About this task:
In full and without change, repeat the records shown below.

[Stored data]
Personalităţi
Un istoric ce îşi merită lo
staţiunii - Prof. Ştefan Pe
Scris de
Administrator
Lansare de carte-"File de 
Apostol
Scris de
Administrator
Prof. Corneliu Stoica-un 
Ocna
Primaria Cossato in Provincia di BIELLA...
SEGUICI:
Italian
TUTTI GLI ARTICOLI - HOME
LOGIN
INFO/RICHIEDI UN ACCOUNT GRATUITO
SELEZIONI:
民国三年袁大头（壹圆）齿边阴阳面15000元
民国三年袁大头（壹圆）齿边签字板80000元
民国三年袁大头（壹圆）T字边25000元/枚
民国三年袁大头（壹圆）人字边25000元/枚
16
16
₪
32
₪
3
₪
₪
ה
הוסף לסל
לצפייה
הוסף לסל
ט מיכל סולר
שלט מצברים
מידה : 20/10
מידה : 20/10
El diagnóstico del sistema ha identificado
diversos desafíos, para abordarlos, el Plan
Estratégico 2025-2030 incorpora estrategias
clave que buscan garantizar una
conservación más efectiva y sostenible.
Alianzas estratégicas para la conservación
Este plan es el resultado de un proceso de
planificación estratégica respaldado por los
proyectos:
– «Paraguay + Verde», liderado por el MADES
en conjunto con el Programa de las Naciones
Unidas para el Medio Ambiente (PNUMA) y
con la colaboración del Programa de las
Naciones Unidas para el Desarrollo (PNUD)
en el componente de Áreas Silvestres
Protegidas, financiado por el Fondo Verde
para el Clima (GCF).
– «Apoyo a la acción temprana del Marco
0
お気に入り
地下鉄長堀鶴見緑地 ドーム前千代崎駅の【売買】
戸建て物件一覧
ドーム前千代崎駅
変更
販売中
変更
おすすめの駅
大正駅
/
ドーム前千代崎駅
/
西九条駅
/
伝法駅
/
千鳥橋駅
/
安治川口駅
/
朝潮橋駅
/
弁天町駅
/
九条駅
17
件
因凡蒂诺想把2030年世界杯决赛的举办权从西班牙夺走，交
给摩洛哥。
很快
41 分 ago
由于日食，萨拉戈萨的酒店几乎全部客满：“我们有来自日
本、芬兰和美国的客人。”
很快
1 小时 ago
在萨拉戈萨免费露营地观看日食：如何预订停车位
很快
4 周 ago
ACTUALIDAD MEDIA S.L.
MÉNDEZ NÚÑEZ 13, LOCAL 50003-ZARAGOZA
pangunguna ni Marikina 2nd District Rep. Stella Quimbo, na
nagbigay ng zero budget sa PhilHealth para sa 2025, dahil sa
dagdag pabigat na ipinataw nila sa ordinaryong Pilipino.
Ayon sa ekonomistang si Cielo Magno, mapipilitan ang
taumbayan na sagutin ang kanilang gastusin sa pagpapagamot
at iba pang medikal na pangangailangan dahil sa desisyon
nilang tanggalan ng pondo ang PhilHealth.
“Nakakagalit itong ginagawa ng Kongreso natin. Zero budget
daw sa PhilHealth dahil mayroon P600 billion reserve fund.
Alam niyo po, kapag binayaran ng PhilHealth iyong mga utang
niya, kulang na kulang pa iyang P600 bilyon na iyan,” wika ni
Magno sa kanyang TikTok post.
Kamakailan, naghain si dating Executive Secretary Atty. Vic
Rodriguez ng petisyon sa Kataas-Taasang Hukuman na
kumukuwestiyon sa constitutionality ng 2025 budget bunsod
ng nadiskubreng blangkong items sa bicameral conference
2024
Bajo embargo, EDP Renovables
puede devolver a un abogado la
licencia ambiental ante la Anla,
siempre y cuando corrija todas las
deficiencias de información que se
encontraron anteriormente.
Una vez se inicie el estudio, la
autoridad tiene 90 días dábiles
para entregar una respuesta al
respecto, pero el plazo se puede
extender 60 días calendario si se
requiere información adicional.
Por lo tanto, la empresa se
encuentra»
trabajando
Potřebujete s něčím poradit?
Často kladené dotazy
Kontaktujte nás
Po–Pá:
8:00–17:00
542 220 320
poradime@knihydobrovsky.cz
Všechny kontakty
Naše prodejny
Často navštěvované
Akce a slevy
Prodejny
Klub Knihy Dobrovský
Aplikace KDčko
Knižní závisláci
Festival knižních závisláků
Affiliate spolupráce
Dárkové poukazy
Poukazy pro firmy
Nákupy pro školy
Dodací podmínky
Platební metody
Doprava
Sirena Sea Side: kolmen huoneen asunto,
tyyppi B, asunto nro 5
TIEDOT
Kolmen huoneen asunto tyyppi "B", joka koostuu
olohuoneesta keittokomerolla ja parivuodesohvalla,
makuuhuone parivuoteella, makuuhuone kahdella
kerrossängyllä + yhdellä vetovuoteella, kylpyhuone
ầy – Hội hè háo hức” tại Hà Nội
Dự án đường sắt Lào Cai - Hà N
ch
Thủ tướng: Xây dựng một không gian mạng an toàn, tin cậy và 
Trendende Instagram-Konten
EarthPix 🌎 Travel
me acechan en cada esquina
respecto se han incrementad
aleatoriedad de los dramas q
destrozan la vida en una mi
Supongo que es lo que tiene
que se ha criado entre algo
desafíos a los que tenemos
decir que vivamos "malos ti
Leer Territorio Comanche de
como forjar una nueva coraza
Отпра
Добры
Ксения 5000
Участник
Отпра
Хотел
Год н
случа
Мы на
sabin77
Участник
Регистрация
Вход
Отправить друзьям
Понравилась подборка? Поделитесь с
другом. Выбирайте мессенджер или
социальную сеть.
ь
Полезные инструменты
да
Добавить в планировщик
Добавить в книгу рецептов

Completed task:
Personalităţi
Un istoric ce îşi merită lo
staţiunii - Prof. Ştefan Pe
Scris de
Administrator
Lansare de carte-"File de 
Apostol
Scris de
Administrator
Prof. Corneliu Stoica-un 
Ocna
Primaria Cossato in Provincia di BIELLA...
SEGUICI:
Italian
TUTTI GLI ARTICOLI - HOME
LOGIN
INFO/RICHIEDI UN ACCOUNT GRATUITO
SELEZIONI:
民国三年袁大头（壹圆）齿边阴阳面15000元
民国三年袁大头（壹圆）齿边签字板80000元
民国三年袁大头（壹圆）T字边25000元/枚
民国三年袁大头（壹圆）人字边25000元/枚
16
16
₪
32
₪
3
₪
₪
ה
הוסף לסל
לצפייה
הוסף לסל
ט מיכל סולר
שלט מצברים
מידה : 20/10
מידה : 20/10
El diagnóstico del sistema ha identificado
diversos desafíos, para abordarlos, el Plan
Estratégico 2025-2030 incorpora estrategias
clave que buscan garantizar una
conservación más efectiva y sostenible.
Alianzas estratégicas para la conservación
Este plan es el resultado de un proceso de
planificación estratégica respaldado por los
proyectos:
– «Paraguay + Verde», liderado por el MADES
en conjunto con el Programa de las Naciones
Unidas para el Medio Ambiente (PNUMA) y
con la colaboración del Programa de las
Naciones Unidas para el Desarrollo (PNUD)
en el componente de Áreas Silvestres
Protegidas, financiado por el Fondo Verde
para el Clima (GCF).
– «Apoyo a la acción temprana del Marco
0
お気に入り
地下鉄長堀鶴見緑地 ドーム前千代崎駅の【売買】
戸建て物件一覧
ドーム前千代崎駅
変更
販売中
変更
おすすめの駅
大正駅
/
ドーム前千代崎駅
/
西九条駅
/
伝法駅
/
千鳥橋駅
/
安治川口駅
/
朝潮橋駅
/
弁天町駅
/
九条駅
17
件
因凡蒂诺想把2030年世界杯决赛的举办权从西班牙夺走，交
给摩洛哥。
很快
41 分 ago
由于日食，萨拉戈萨的酒店几乎全部客满：“我们有来自日
本、芬兰和美国的客人。”
很快
1 小时 ago
在萨拉戈萨免费露营地观看日食：如何预订停车位
很快
4 周 ago
ACTUALIDAD MEDIA S.L.
MÉNDEZ NÚÑEZ 13, LOCAL 50003-ZARAGOZA
pangunguna ni Marikina 2nd District Rep. Stella Quimbo, na
nagbigay ng zero budget sa PhilHealth para sa 2025, dahil sa
dagdag pabigat na ipinataw nila sa ordinaryong Pilipino.
Ayon sa ekonomistang si Cielo Magno, mapipilitan ang
taumbayan na sagutin ang kanilang gastusin sa pagpapagamot
at iba pang medikal na pangangailangan dahil sa desisyon
nilang tanggalan ng pondo ang PhilHealth.
“Nakakagalit itong ginagawa ng Kongreso natin. Zero budget
daw sa PhilHealth dahil mayroon P600 billion reserve fund.
Alam niyo po, kapag binayaran ng PhilHealth iyong mga utang
niya, kulang na kulang pa iyang P600 bilyon na iyan,” wika ni
Magno sa kanyang TikTok post.
Kamakailan, naghain si dating Executive Secretary Atty. Vic
Rodriguez ng petisyon sa Kataas-Taasang Hukuman na
kumukuwestiyon sa constitutionality ng 2025 budget bunsod
ng nadiskubreng blangkong items sa bicameral conference
2024
Bajo embargo, EDP Renovables
puede devolver a un abogado la
licencia ambiental ante la Anla,
siempre y cuando corrija todas las
deficiencias de información que se
encontraron anteriormente.
Una vez se inicie el estudio, la
autoridad tiene 90 días dábiles
para entregar una respuesta al
respecto, pero el plazo se puede
extender 60 días calendario si se
requiere información adicional.
Por lo tanto, la empresa se
encuentra»
trabajando
Potřebujete s něčím poradit?
Často kladené dotazy
Kontaktujte nás
Po–Pá:
8:00–17:00
542 220 320
poradime@knihydobrovsky.cz
Všechny kontakty
Naše prodejny
Často navštěvované
Akce a slevy
Prodejny
Klub Knihy Dobrovský
Aplikace KDčko
Knižní závisláci
Festival knižních závisláků
Affiliate spolupráce
Dárkové poukazy
Poukazy pro firmy
Nákupy pro školy
Dodací podmínky
Platební metody
Doprava
Sirena Sea Side: kolmen huoneen asunto,
tyyppi B, asunto nro 5
TIEDOT
Kolmen huoneen asunto tyyppi "B", joka koostuu
olohuoneesta keittokomerolla ja parivuodesohvalla,
makuuhuone parivuoteella, makuuhuone kahdella
kerrossängyllä + yhdellä vetovuoteella, kylpyhuone
ầy – Hội hè háo hức” tại Hà Nội
Dự án đường sắt Lào Cai - Hà N
ch
Thủ tướng: Xây dựng một không gian mạng an toàn, tin cậy và 
Trendende Instagram-Konten
EarthPix 🌎 Travel
me acechan en cada esquina
respecto se han incrementad
aleatoriedad de los dramas q
destrozan la vida en una mi
Supongo que es lo que tiene
que se ha criado entre algo
desafíos a los que tenemos
decir que vivamos "malos ti
Leer Territorio Comanche de
como forjar una nueva coraza
Отпра
Добры
Ксения 5000
Участник
Отпра
Хотел
Год н
случа
Мы на
sabin77
Участник
Регистрация
Вход
Отправить друзьям
Понравилась подборка? Поделитесь с
другом. Выбирайте мессенджер или
социальную сеть.
ь
Полезные инструменты
да
Добавить в планировщик
Добавить в книгу рецептов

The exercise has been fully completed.